Ah, they don’t make them like that any more, which is a shame because the illustration on the front cover of The Wizard (“the super picture story for boys”) shows Bob and his tank hurtling off the side of a mountain. And it really does make you want to know that happens next.
When the comics went to war is a look at how boys’ comics have depicted wars – both historical and contemporary – from the latter half of the 19th century to the 1980s. It’s packed with reproduced pages that you’ll recognise from the likes of Rover, Hotspur, Triumph and Wizard.
The story begins with the abolition of duty on paper by Chancellor of the Exchequer William Gladstone in 18XX, which ushered in mass-market publishing. As a result, there was soon a huge demand for cheap fiction, which brought in the era of ‘penny dreadfuls’ and comics.
And there was certainly a gap in the market.
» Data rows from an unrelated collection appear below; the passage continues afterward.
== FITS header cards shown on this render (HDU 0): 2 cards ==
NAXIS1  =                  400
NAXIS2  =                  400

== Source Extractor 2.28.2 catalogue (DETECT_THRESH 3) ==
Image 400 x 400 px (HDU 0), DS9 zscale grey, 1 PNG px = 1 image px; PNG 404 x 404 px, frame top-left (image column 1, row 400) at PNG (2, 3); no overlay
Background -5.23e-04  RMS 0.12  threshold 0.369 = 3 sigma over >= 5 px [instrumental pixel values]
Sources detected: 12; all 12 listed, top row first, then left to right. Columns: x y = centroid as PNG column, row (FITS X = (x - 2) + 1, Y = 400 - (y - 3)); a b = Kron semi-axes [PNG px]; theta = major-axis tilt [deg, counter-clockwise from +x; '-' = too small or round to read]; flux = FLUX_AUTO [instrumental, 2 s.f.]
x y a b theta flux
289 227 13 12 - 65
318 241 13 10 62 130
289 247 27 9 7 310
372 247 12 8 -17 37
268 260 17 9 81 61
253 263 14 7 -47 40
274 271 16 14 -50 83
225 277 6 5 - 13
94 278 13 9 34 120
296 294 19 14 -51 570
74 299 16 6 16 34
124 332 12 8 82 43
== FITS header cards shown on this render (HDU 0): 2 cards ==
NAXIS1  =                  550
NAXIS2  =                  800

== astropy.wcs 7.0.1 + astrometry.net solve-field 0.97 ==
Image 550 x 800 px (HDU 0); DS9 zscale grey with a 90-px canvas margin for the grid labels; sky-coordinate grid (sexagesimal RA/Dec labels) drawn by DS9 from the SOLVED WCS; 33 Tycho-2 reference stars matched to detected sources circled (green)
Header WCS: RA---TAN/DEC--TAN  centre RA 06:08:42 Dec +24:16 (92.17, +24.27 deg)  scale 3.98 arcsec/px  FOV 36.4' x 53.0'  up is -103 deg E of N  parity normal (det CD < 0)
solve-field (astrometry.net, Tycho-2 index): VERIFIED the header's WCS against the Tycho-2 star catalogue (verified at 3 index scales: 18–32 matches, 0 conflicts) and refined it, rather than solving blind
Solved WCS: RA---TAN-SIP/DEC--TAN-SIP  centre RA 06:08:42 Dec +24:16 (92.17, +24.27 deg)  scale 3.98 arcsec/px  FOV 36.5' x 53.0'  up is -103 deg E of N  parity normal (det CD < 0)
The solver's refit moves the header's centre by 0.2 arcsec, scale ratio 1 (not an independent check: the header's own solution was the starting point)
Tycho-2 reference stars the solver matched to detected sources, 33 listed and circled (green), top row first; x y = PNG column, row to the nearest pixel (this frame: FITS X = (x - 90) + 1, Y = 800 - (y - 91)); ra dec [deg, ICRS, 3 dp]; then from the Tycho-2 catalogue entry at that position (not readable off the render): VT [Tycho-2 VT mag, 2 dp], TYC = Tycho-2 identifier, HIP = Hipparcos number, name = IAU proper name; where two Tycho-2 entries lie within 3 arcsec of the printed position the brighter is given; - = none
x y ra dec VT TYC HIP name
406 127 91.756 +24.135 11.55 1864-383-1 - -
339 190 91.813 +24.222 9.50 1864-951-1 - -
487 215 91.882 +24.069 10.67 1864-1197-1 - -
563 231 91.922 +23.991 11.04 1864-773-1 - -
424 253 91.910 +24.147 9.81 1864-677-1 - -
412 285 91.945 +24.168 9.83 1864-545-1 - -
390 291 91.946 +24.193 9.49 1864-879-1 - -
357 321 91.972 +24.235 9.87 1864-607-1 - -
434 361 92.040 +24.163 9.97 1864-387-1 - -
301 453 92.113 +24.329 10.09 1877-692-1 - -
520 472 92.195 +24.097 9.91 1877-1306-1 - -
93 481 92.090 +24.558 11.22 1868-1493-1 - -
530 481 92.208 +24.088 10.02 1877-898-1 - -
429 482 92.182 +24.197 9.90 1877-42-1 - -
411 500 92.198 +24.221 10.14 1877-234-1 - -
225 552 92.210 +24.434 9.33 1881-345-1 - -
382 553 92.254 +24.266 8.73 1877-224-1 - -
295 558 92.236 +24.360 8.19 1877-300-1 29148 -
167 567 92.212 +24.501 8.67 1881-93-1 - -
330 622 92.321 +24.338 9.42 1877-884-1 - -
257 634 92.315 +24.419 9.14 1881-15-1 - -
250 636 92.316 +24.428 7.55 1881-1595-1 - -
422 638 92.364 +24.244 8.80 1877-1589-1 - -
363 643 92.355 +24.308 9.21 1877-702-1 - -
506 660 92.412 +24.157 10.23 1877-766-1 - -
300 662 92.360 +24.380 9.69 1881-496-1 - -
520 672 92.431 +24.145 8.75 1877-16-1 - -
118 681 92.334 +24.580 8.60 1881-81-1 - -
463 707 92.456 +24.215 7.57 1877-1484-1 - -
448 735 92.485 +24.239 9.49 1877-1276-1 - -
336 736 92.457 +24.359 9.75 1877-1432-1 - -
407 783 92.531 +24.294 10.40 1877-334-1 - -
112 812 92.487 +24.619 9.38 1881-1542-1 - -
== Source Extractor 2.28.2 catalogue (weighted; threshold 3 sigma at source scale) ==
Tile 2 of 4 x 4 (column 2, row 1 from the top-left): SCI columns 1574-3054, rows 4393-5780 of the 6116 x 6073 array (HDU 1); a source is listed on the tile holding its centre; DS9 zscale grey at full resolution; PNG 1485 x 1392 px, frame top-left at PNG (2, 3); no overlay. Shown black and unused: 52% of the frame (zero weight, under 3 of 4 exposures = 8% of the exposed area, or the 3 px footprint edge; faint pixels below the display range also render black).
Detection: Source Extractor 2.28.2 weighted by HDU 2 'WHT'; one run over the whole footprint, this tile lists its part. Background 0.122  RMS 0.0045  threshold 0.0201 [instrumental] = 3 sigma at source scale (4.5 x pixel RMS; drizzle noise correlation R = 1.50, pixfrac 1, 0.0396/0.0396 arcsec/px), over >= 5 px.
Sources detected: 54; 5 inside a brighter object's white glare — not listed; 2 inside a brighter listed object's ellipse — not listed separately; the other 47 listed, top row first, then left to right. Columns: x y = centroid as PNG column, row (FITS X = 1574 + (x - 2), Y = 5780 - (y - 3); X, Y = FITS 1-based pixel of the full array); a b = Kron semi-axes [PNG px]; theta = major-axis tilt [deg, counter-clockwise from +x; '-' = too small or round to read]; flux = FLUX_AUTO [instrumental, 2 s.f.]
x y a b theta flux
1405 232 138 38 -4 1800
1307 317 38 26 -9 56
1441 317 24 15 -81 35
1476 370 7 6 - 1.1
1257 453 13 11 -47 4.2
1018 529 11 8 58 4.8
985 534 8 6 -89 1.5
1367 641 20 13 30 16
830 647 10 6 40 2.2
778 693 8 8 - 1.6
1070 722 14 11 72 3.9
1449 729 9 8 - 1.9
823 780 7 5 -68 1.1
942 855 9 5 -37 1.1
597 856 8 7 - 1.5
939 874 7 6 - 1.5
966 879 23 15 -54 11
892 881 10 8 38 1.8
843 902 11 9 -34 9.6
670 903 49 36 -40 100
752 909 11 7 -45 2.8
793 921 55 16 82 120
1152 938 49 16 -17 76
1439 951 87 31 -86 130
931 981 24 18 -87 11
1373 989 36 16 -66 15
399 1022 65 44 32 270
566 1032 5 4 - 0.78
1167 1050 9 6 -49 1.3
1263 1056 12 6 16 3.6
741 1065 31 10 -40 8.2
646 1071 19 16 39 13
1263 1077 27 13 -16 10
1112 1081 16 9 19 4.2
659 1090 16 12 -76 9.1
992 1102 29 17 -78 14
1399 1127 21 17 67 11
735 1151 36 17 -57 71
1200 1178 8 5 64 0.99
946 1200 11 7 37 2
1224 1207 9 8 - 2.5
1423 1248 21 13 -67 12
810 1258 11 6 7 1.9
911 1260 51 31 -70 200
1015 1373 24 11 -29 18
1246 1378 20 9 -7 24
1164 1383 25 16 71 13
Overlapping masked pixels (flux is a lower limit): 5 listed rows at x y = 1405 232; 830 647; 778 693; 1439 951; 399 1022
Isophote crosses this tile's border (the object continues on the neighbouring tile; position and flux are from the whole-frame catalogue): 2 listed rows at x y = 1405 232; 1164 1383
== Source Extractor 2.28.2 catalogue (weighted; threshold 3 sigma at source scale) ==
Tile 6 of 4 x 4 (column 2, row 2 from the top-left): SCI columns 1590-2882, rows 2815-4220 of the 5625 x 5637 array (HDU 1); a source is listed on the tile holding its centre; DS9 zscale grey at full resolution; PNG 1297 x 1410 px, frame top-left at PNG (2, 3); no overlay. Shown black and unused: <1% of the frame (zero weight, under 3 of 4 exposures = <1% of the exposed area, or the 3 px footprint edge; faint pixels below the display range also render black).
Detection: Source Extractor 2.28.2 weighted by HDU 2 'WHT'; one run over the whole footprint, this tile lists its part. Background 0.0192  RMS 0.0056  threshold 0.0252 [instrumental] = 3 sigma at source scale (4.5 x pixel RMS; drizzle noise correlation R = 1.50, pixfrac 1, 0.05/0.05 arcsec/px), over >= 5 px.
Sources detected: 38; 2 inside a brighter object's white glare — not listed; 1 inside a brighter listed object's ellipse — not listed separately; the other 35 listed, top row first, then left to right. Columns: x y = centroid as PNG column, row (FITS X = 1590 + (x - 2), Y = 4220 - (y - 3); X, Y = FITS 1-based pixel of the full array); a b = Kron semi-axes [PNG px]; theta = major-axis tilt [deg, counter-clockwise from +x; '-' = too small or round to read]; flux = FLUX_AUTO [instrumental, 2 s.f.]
It’s been estimated that in 1871, for example, The Boys of England comic had a readership of around two million children per week.
The writing in the comics was often of a high standard too. The Boys Own Paper could claim Sir Arthur Conan Doyle, Jules Verne, RM Ballantyne, WG Grace and Lord Baden Powell among its writers.
There was no shortage of material either, much of it war-related – whether Napoleonic, Crimean, Indian or Boer. The onset of WWI also led to a boom, until shortages of paper in the later stages of war took their toll.
It’s also interesting to note that, in WWII, the incessant mockery aimed at Hitler in The Beano meant that its editor was included on a list of people to be answerable to the Führer himself for the crime of ‘gross disrespect’, following the expected German invasion.
Comics continued to be popular throughout the 1940s, while the ‘golden age’ of comics is said to be the 1950s and the book devotes some loving attention to this period (annual comic sales reached 350 million in Britain), before a winding down occurs as the 1980s approach.
Now, while there is still a flourishing second-hand market for comics, it seems their time has been and gone, which is a shame. But at least books like this keep the magic alive for just a little while longer.